[Available data — start]

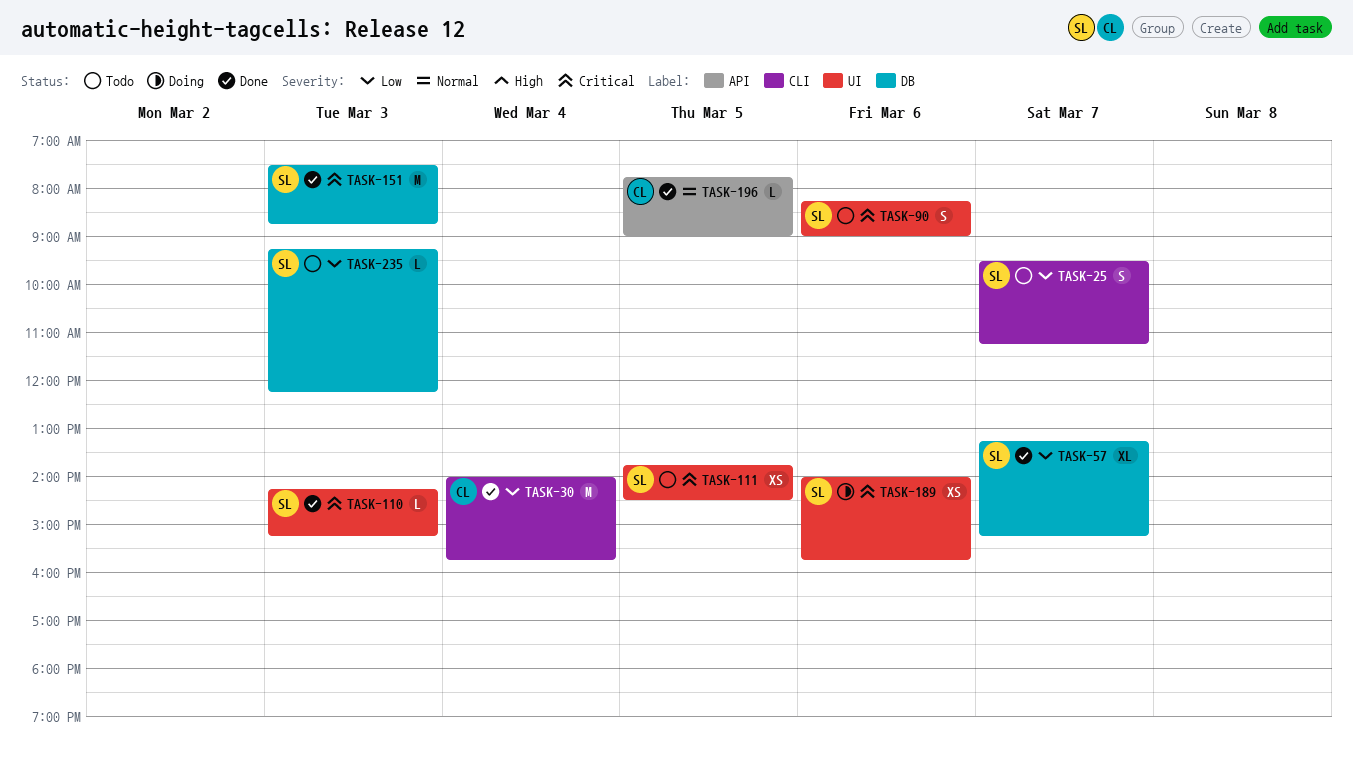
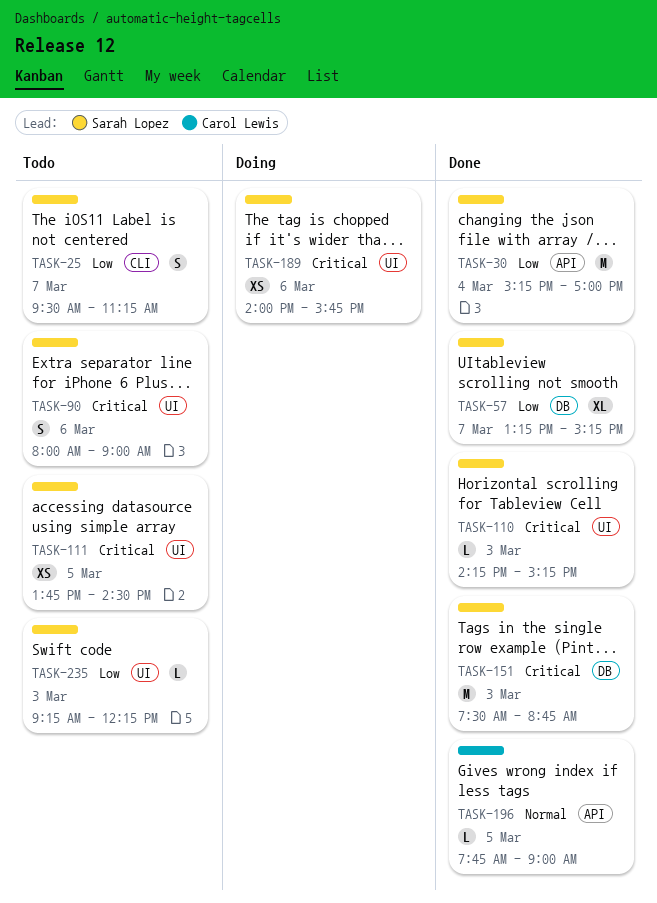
TASK-30, owner: Carol Lewis -> Sarah Lopez
TASK-30, label: CLI -> API
TASK-30, begins: 14:00 -> 15:15
TASK-30, ends: 15:45 -> 17:00
TASK-90, begins: 08:15 -> 08:00
TASK-235, label: DB -> UI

[Available data — finish]

Reproduce each line above precisely, with no pictures.

## Result
TASK-30, owner: Carol Lewis -> Sarah Lopez
TASK-30, label: CLI -> API
TASK-30, begins: 14:00 -> 15:15
TASK-30, ends: 15:45 -> 17:00
TASK-90, begins: 08:15 -> 08:00
TASK-235, label: DB -> UI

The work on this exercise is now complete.